You will be required to explain how your algorithm is more efficient than naive sequential allocation in a short report.
Sample output 3
Given resources.txt with the following information:
0 1 2
1 2 3
2 3 4
3 4 1
./detect -f resources.txt -c could print:
0 0 1,2\n
0 2 3,4\n
1 1 2,3\n
1 3 4,1\n
Simulation time 2\n
Note that with -c your program should not print the output required in Section 3.
:
1
Tasks 1-5. We will run all baseline algorithms against our test cases. You will be given access to half of these test cases and their expected outputs. Half of your mark for the first 5 tasks will be based on these known test cases. Hence, we strongly recommend you to test your code against them.
Task 6. The challenge task, as described in Section 4, will be evaluated based on a set of 3 test cases provided to you and your report. We will use these test cases to compare the Simulation time of your algorithm (with -c option) with the sequential execution. A scheduling algorithm that results in a shorter Simulation time over the sequential algorithm on all 3 test cases will be awarded 1.5 marks, 1 mark for improving on 2/3 test cases and 0.5 marks for improving on 1/3 test cases. We may use a verification algorithm on your transcript to verify that your allocation is sound (e.g., that same file is not given to two different processes at the same time and that your simulation time is computed correctly). You will not be provided with expected outputs for test cases in this task.

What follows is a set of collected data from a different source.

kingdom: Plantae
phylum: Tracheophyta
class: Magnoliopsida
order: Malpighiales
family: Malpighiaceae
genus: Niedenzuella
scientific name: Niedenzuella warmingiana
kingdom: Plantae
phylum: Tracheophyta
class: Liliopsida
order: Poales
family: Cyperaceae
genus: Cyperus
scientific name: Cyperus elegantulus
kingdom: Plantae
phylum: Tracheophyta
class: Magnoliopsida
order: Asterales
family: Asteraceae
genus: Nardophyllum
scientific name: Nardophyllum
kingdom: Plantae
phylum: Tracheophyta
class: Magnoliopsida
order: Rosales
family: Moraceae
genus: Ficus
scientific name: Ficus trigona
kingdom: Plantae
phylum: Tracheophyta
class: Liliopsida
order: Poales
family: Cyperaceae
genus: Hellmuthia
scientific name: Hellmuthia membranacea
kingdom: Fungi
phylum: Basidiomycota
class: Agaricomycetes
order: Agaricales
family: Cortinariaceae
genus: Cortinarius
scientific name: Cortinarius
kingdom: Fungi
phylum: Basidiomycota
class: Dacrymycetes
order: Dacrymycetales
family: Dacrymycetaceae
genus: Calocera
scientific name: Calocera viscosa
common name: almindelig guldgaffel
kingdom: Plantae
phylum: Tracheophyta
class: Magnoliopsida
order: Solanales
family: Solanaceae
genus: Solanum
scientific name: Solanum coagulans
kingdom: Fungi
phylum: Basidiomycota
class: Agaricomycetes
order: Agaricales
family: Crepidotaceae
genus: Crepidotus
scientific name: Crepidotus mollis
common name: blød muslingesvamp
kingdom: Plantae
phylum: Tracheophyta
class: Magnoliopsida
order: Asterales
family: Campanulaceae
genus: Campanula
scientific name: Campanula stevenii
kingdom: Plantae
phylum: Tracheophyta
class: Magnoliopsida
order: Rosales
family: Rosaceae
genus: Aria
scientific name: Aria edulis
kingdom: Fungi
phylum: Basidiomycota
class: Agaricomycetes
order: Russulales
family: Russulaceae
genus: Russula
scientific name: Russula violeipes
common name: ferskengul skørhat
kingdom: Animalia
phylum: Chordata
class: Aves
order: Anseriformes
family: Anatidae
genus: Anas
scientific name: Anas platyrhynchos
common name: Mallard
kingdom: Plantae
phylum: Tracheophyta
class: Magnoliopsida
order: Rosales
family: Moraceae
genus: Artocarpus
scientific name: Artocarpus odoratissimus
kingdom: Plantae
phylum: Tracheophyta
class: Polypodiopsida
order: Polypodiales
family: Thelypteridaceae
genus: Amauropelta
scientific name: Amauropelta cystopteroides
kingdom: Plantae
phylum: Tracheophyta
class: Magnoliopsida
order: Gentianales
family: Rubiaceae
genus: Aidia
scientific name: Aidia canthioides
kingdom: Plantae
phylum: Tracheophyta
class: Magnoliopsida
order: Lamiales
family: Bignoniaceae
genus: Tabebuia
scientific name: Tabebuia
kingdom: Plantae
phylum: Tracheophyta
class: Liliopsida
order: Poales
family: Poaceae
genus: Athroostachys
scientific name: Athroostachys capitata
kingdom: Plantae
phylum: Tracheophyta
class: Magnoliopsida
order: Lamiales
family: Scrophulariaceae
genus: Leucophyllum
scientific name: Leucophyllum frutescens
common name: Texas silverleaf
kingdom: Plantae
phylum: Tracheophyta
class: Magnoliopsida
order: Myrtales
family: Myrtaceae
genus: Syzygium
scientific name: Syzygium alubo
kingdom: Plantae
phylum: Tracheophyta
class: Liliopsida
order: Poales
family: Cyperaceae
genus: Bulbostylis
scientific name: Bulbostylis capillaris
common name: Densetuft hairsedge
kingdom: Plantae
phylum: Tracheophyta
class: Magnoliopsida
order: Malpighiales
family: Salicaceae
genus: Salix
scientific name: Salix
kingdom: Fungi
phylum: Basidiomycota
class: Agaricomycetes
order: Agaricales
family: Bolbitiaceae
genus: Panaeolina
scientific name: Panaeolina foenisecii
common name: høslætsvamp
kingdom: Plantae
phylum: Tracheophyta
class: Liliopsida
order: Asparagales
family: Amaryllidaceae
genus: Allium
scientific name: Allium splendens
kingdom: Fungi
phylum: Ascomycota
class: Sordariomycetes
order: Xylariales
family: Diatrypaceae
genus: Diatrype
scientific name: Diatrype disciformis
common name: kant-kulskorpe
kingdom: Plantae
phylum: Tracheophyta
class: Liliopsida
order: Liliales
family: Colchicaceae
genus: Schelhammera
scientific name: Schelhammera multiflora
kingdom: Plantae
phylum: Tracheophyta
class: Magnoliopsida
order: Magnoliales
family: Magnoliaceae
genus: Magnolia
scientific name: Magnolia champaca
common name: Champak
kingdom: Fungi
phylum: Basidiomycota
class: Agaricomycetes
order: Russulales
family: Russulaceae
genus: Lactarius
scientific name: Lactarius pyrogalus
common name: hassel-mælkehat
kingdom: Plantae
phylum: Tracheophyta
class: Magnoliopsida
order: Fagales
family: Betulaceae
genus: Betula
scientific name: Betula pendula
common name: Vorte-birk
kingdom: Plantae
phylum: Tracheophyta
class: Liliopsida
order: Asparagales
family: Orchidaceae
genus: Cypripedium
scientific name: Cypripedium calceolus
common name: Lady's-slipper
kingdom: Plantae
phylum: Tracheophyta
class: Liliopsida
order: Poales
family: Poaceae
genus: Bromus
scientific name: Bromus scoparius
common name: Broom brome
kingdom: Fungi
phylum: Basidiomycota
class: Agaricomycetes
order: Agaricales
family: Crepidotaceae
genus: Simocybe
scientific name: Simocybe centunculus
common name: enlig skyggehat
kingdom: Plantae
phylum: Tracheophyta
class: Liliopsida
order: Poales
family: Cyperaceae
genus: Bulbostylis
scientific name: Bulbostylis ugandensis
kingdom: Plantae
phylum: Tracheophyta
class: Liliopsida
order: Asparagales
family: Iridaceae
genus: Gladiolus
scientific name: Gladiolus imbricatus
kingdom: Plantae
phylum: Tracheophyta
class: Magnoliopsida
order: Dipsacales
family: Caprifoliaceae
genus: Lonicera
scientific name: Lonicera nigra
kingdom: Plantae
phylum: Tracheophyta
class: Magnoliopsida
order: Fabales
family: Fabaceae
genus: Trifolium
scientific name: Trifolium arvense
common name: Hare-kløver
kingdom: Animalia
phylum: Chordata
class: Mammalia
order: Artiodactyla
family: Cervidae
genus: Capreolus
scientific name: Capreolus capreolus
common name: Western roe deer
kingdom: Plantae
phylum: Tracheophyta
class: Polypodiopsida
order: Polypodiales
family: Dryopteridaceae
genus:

Task 7. Quality of software practices Factors considered include quality of code, based on the choice of variable names, comments, indentation, abstraction, modularity, and proper use of version control, based on the regularity of commit and push events, their content and associated commit messages (e.g., repositories with a single commit and push, non-informative commit messages will lose
0.5 mark).
Task 8. Build quality Running make clean && make -B && ./detect <command line arguments> should execute the submission. If this fails for any reason, you will be told the reason, and be allowed to resubmit (with the usual late penalty).
A 0.5 mark penalty will be applied if compiling using “-Wall” yields a warning or if your final commit contains detect, any other executable or .o files (see Practical 2). Executable scripts (with .sh extension) are excepted.
The automated test script expects detect to exit/return with status code of 0 (i.e., it successfully runs and terminates).
We will not give partial marks or allow code edits for either known or hidden cases without applying late penalty (calculated from the deadline).